When it comes to food waste, plant waste-based alternatives to commonly used materials are showing particularly promising results – emerging both as a response to debates over animal wellbeing and the need to develop biodegradable substitutes for what we currently use. In the hands of Nathalie Spencer, fibres extracted from discarded pineapple leaves from London markets have been transformed into ‘wool’, which she has worked with spinners and weavers to turn into textiles, while Piñatex, a brand launched by Spanish leather goods expert Carmen Hijosa, uses the same fibres to make a leather-like material. Also produced in the UK, Chips Board is a biodegradable material for product and interior design made of non-food-grade industrial potato waste, while Italian company Orange Fiber partners with juice manufacturers in Sicily to create fabrics out of waste citrus rinds.
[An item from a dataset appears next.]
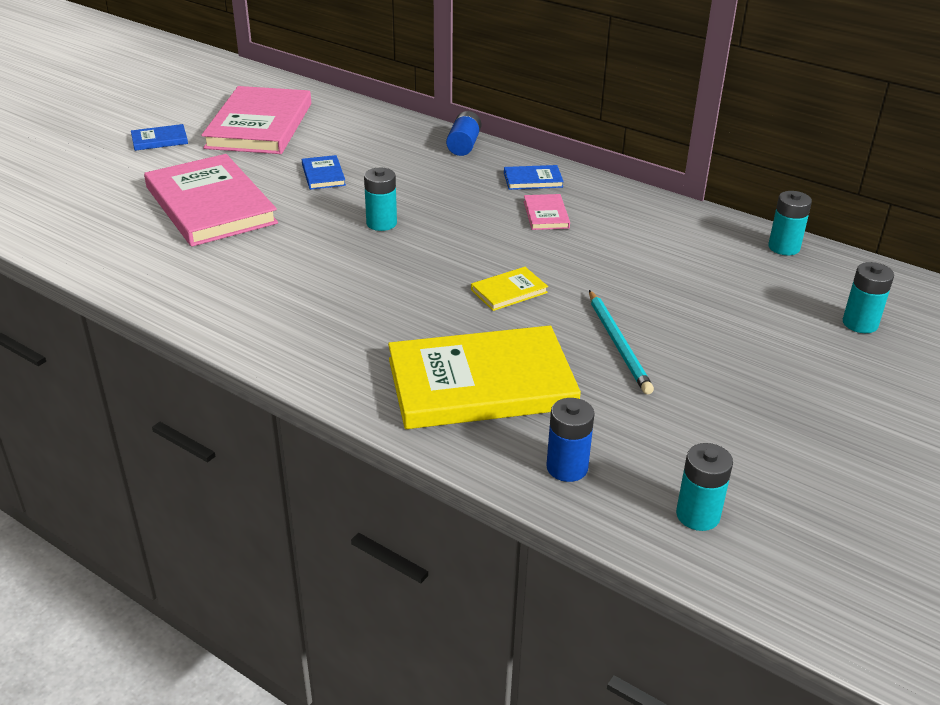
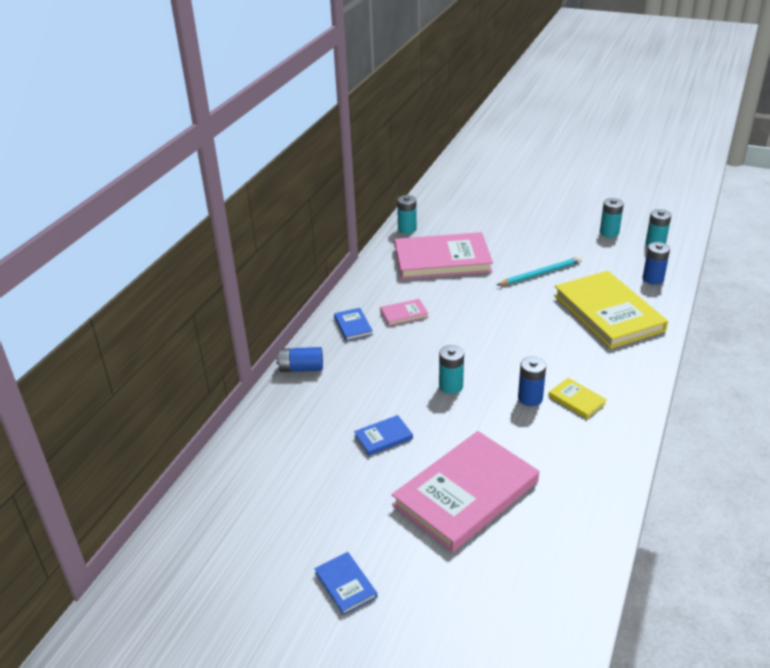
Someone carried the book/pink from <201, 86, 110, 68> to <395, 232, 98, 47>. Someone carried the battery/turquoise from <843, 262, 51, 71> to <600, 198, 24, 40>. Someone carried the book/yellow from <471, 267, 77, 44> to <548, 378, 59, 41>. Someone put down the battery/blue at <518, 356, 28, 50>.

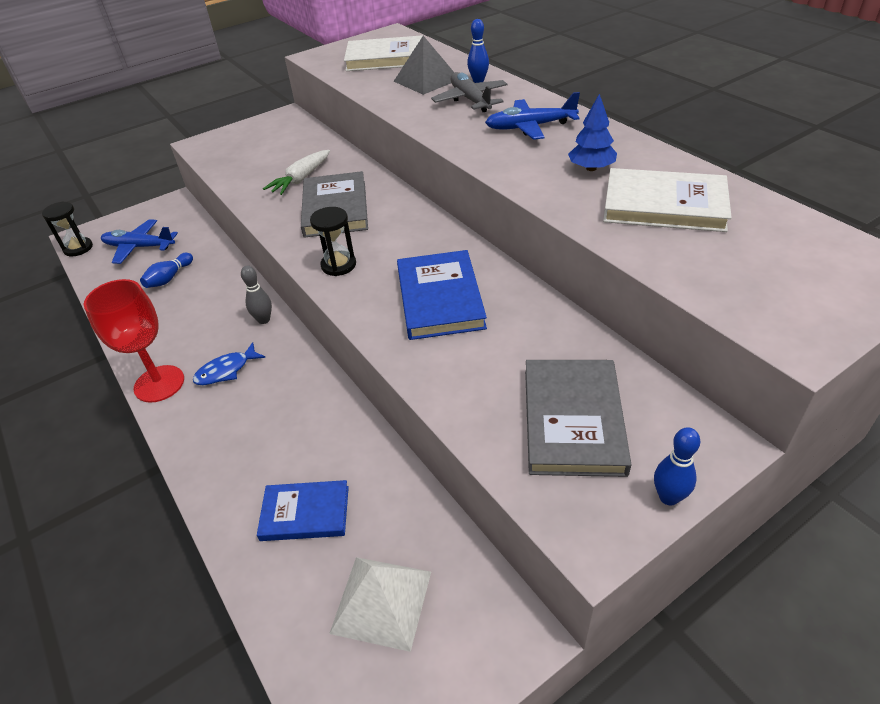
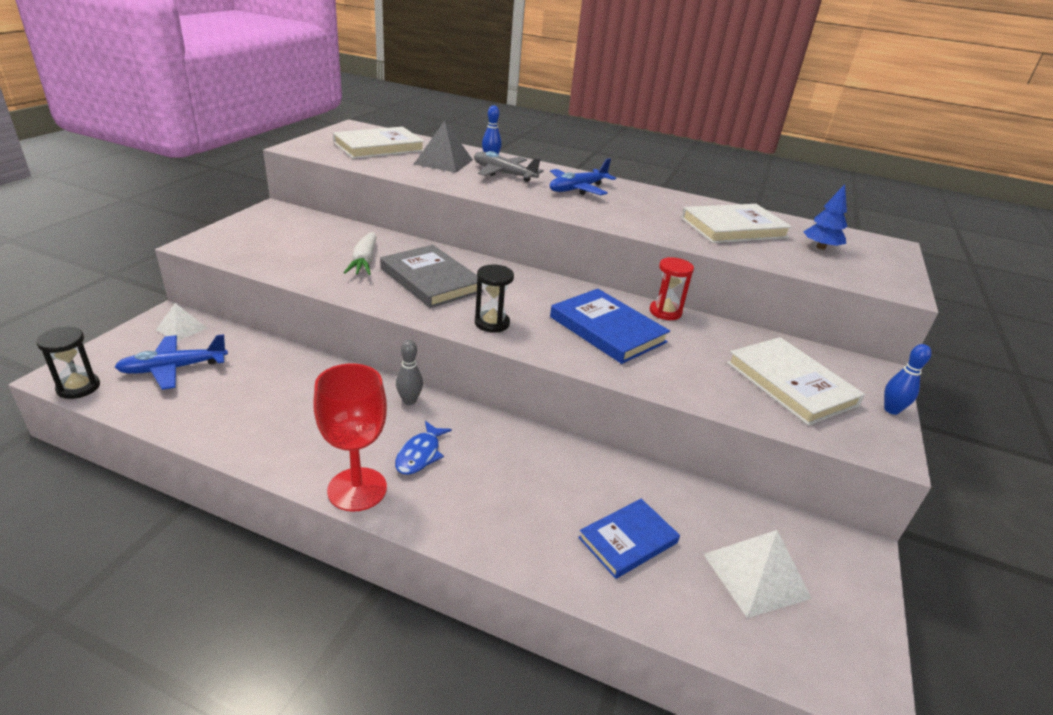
Someone carried the tree/blue from <568, 94, 49, 77> to <803, 184, 44, 66>. Someone took away the bowling pin/blue at <140, 253, 53, 35>. Someone repainted the book/grey at <525, 360, 107, 117>, which became the book/white at <727, 337, 138, 89>. Someone put down the hourglass/red at <649, 257, 45, 63>. Someone put down the pyramid/white at <156, 303, 51, 38>.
Working at the other end of the distribution cycle, Japanese designer Kosuke Araki has sourced vegetable waste from markets, shops and his own kitchen and mixed it with Japanese lacquer – or urushi – which was historically combined with leftovers like rice or tofu to adjust its viscosity before its use in craft. Meanwhile, Berlin-based Julian Lechner and Atticus Durnell, who graduated from the University of Creative Arts, Rochester, in 2018, are two designers using coffee grounds collected from cafés – the former making reusable cups that retain the scent of coffee, the latter producing a range of tableware, tiles, furniture and lighting, which started as a graduate project.
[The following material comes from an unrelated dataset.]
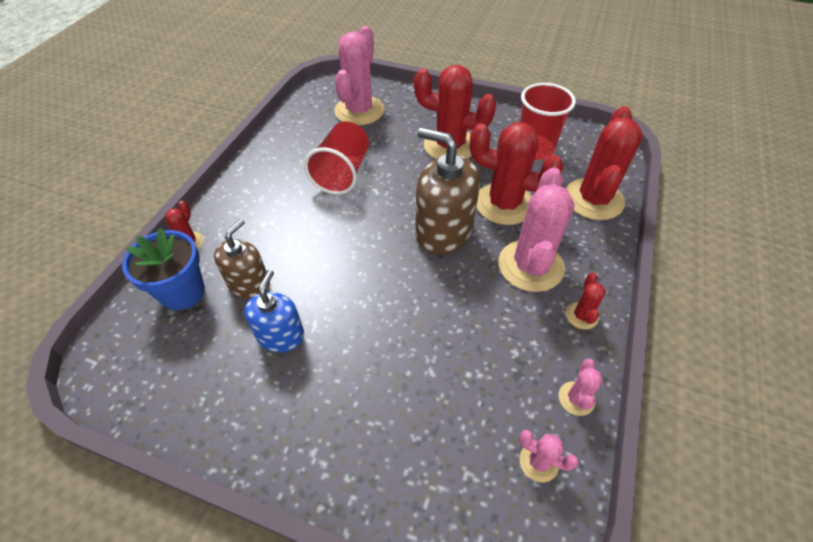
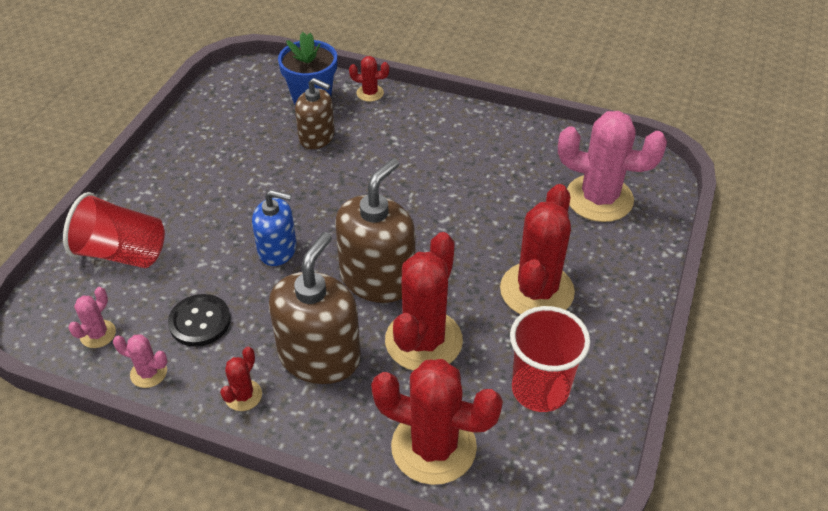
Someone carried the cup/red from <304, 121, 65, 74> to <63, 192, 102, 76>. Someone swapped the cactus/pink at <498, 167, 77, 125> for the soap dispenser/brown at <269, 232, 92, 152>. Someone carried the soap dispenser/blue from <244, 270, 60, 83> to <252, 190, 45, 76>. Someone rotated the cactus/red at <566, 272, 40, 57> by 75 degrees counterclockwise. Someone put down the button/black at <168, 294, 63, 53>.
Agricultural production has its own environmental costs, but, unlike the meat industry, there is no suggestion that it should cease, so plant and vegetable waste is a potentially unlimited source of organic material – and an enticing opportunity to replace commonly used plastics and synthetic fibres and develop a truly circular economy. Many of the makers working in this field are already going beyond simply proposing a new way of crafting, and are reshaping processes and supply chains to make these materials more viable.